WHAT TO PRODUCE: Retype the portion of the message about Natural Earth public domain data below, starting with "At the least, the" and going on through "bits of media.".

EXCERPTED PASSAGE:
⁂
[Geodata] Natural Earth public domain data

Jo Walsh jo at frot.org
Fri Feb 19 17:34:36 EST 2010


dear Martin, thanks for this and sorry for the response lag - been on 
holiday and at a fun workshop on Geographic Information Retrieval - 
http://www.geo.unizh.ch/~rsp/gir10/

On 08/02/2010 20:05, Martin Spott wrote:
>> At work (edina.ac.uk) we are looking for sources of global vector data
>> that are, crucially, maintained and regularly updated by someone else
>
> Vector data of which sort ? As you know we're building/having our
> repository of seamless land cover vecor data for the FlightGear flight
> simulator (at least this is our 'banner') and we're improving steadily
> from different sources (home grown as well as 3rd party) by replacing
> the basic VMap0 coverage with better data where available.

Okay, specifically looking for sources of shapes for socially named 
things - administrative and social areas, natural features.

Intended for use in this service that I am managing for EDINA, the 
research data centre based at University of Edinburgh:
http://unlock.edina.ac.uk/places.html

This is a gazetteer search service which returns shapes or bounding 
boxes where they are available. The idealised use case for Unlock Places 
is "show me pictures of mills in all towns within a mile of the banks of 
the River Tweed".

Unlock Places started as a project called GeoCrossWalk in 2001, and was 
based entirely on Ordnance Survey data, licensed for research and 
teaching use only.

Since October last year there's an alternate open data backend, which at 
present only has geonames.org data (daily updates). Point data is enough 
for many uses of a gazetteer - such as grounding placenames extracted 
from text. It's enough to know that a place exists, and *roughly* where 
it is. But the containment and scale implicit in polygon data helps move 
that geo-text-extraction to another level.

There's also some useful shape-based queries in the Unlock Places API, 
relations like overlaps, contains, intersects - any spatial query 
operators that PostGIS supports and that users would find, well, useful. 
We'd like to show applications of this in the open data side of the 
service (as well as provide global coverage for research projects in 
Europe and elsewhere)

At the least, the service a simple way to grab shapes directly in KML or 
GeoJSON ("get me all the census wards in this area", etc) without 
needing to download and manipulate them within a GIS.

Large scale / high accuracy is *not* a pressing requirement - this is 
meant for rapid visualisations, quick and dirty statistical analyses, 
georeferencing bits of media.

Unlock provides data access service, but is not a data distribution 
service, if you see what I mean - we don't have the resource to do much 
data munging, refinement, generalisation, packaging work. That's why I'm 
looking to build on what others (like Natural Earth) are already doing - 
so schedules help plan for maintenance cost.
⁂
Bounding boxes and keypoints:
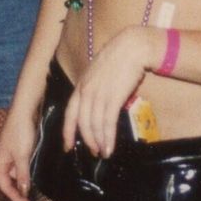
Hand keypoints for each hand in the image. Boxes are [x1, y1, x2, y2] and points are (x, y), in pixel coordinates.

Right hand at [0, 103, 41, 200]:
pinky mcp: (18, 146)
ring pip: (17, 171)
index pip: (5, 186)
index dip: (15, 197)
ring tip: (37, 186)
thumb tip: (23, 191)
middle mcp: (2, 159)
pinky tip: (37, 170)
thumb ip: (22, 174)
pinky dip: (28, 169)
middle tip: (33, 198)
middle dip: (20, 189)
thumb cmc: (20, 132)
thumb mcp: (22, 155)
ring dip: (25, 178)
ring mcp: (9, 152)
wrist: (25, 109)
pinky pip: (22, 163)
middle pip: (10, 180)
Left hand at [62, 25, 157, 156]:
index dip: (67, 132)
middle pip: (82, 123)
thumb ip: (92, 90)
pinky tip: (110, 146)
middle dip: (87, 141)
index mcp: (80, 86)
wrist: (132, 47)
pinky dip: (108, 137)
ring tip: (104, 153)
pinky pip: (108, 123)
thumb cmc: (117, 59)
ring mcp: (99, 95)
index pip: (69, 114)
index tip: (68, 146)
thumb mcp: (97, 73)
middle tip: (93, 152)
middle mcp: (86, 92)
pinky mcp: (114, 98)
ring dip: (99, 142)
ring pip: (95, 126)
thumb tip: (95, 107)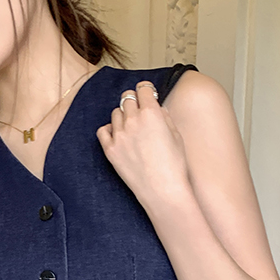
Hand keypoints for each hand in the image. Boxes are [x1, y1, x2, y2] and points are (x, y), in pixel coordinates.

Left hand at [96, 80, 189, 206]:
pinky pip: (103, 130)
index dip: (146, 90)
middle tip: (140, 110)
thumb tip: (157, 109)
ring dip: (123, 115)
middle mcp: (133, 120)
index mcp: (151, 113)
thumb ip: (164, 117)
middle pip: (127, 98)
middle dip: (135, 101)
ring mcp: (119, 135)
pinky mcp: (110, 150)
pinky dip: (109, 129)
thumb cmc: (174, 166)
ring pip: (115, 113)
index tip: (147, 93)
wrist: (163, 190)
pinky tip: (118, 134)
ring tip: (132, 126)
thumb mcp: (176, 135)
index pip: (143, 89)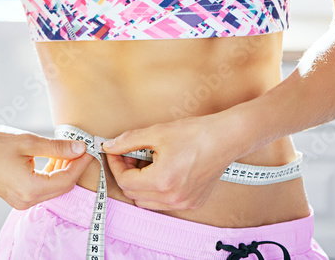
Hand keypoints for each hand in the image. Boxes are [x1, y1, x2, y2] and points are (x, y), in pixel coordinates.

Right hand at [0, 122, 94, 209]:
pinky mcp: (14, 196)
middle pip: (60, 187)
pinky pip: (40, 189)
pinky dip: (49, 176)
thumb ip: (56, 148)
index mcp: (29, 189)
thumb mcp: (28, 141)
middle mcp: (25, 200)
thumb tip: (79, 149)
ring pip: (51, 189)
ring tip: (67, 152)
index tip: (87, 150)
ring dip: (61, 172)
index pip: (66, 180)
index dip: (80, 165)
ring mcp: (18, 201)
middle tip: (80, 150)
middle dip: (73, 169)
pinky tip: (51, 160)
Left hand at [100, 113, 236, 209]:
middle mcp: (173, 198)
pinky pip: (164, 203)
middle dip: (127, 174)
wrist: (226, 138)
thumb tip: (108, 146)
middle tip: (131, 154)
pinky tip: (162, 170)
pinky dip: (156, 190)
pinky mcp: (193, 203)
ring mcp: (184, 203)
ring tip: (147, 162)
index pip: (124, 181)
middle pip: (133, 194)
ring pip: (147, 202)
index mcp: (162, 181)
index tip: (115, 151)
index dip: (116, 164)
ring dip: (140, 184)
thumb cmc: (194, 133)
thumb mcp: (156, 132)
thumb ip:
⁂
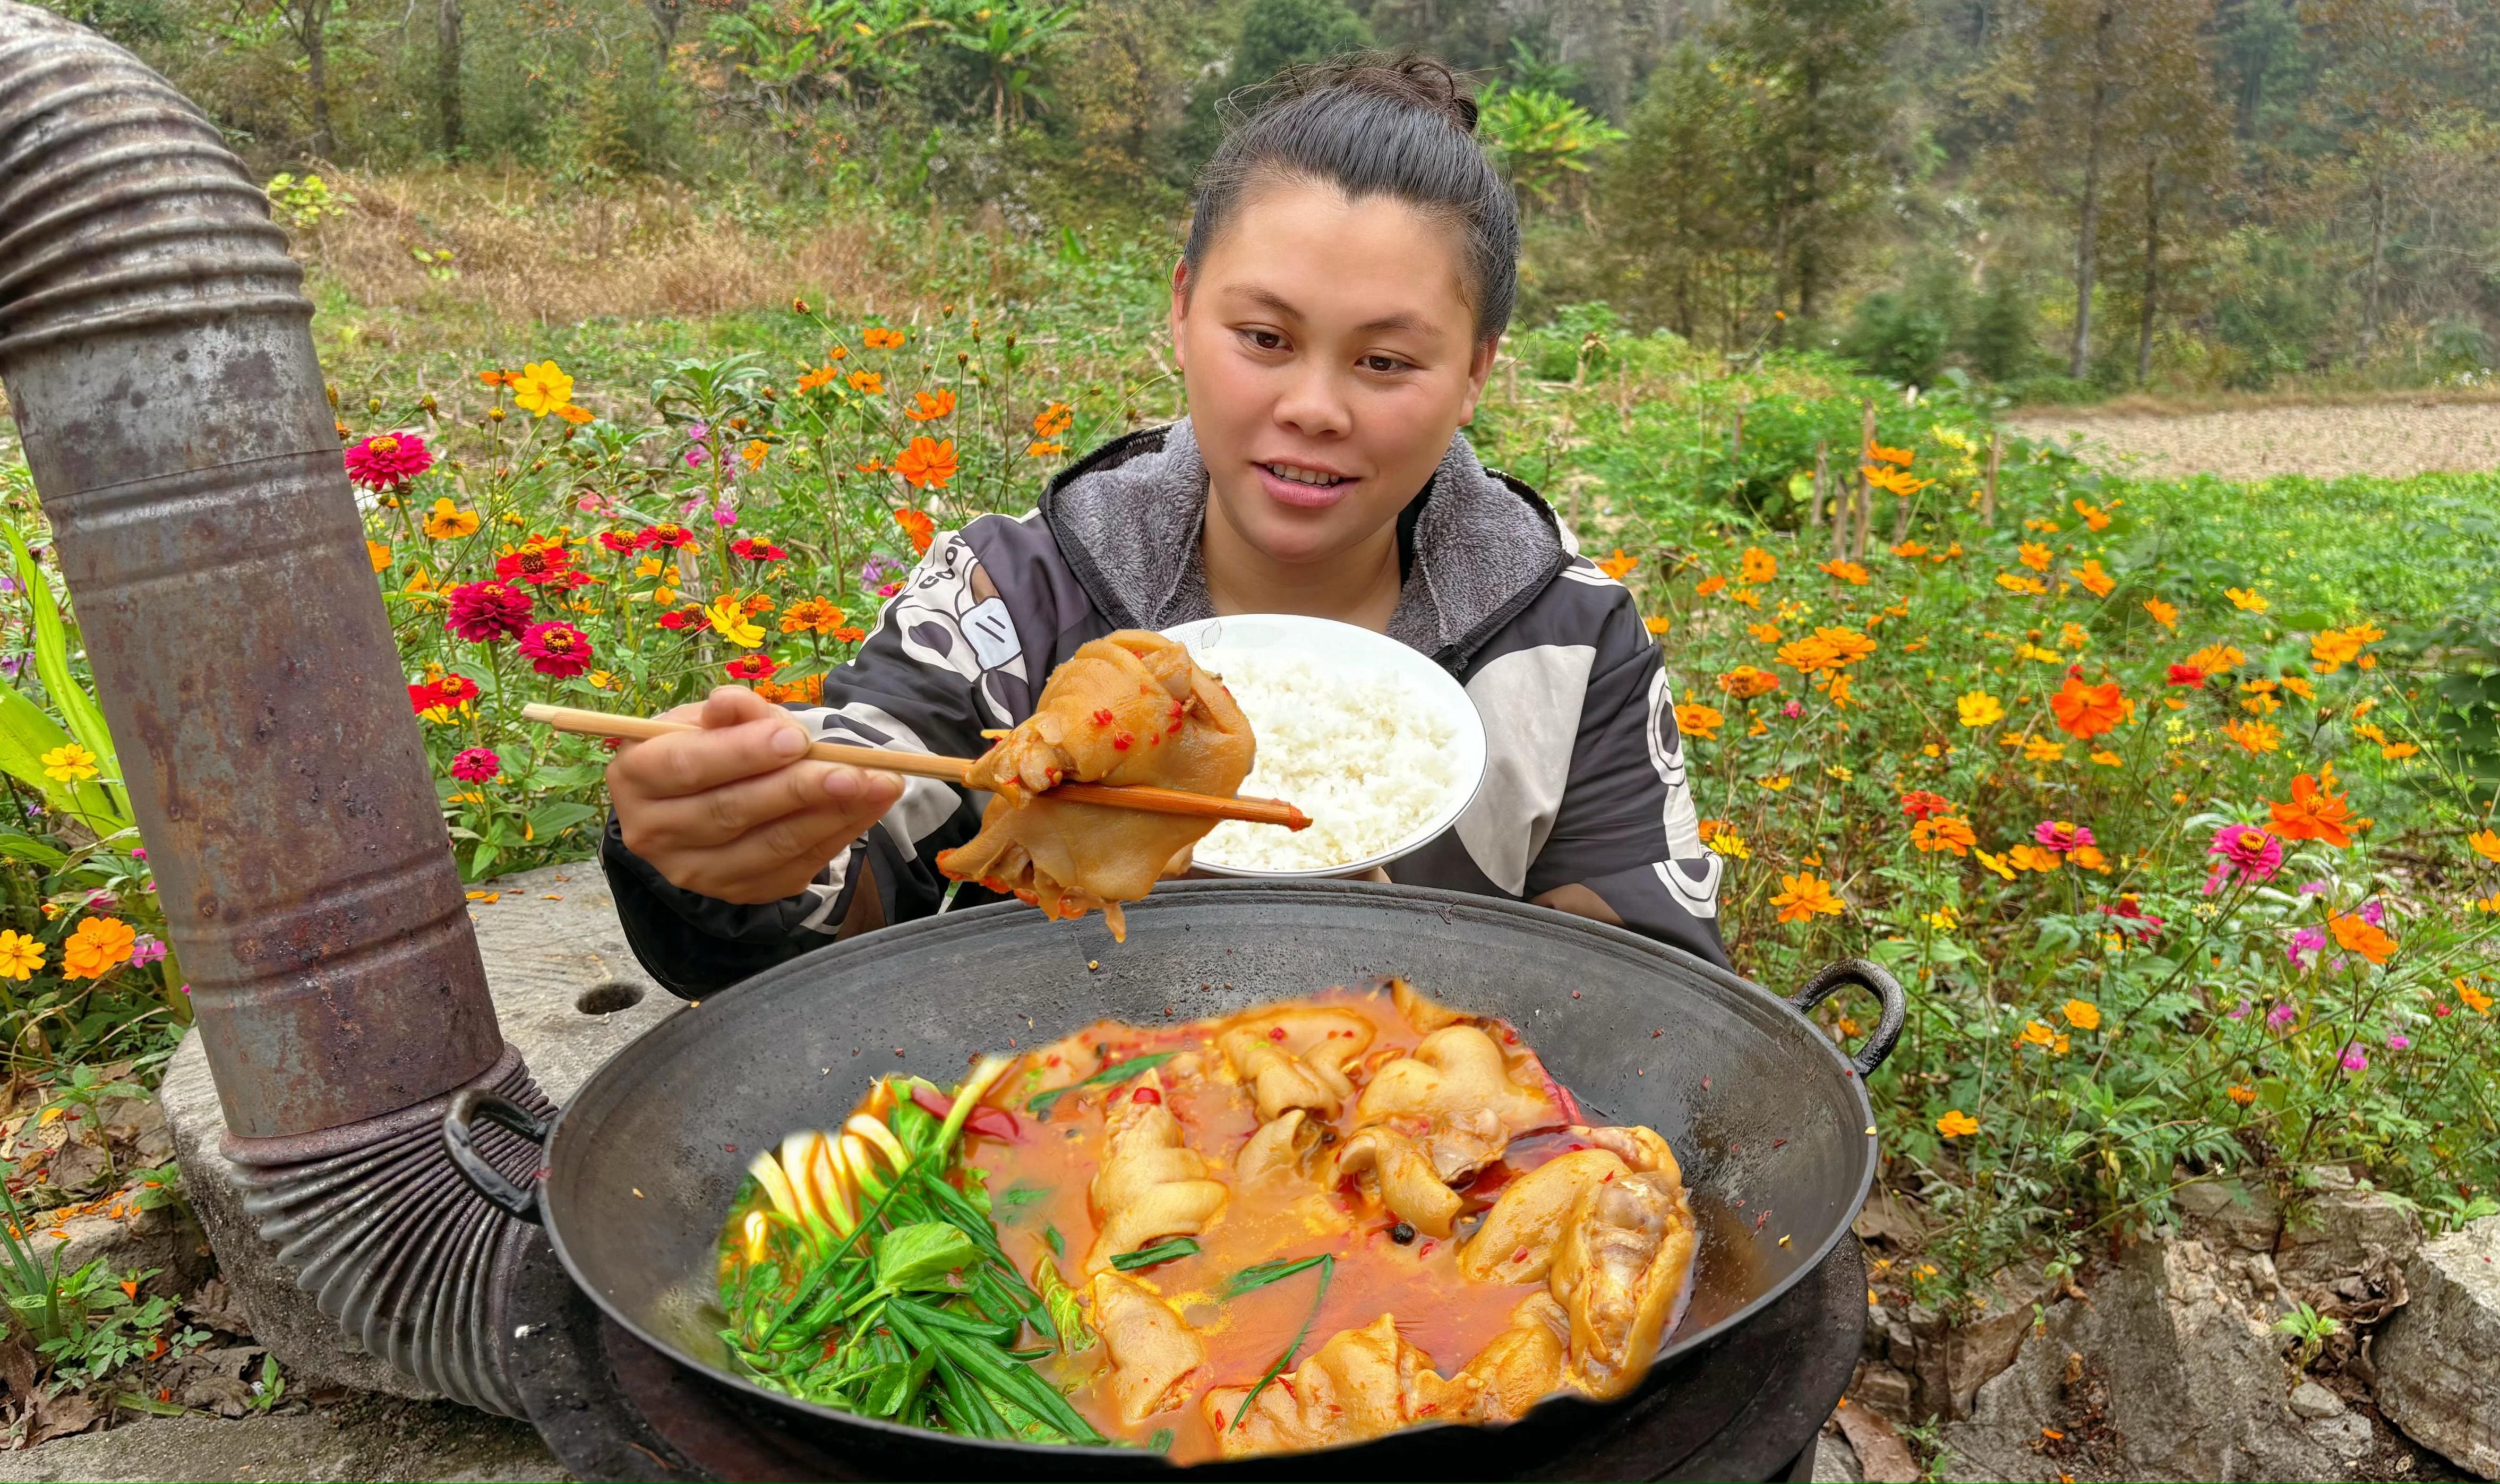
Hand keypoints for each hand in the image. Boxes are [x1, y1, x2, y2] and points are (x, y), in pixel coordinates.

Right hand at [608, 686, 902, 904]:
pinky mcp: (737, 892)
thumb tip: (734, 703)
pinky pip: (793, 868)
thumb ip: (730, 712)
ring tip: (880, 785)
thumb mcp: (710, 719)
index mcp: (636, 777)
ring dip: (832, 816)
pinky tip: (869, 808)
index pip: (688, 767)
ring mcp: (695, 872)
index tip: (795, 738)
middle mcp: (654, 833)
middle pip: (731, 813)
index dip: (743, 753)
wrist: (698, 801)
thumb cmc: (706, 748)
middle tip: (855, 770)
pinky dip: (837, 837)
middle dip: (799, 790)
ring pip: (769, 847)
⁂
YOUR RESPONSE:
At the least, the service a simple way to grab shapes directly in KML or 
GeoJSON ("get me all the census wards in this area", etc) without 
needing to download and manipulate them within a GIS.

Large scale / high accuracy is *not* a pressing requirement - this is 
meant for rapid visualisations, quick and dirty statistical analyses, 
georeferencing bits of media.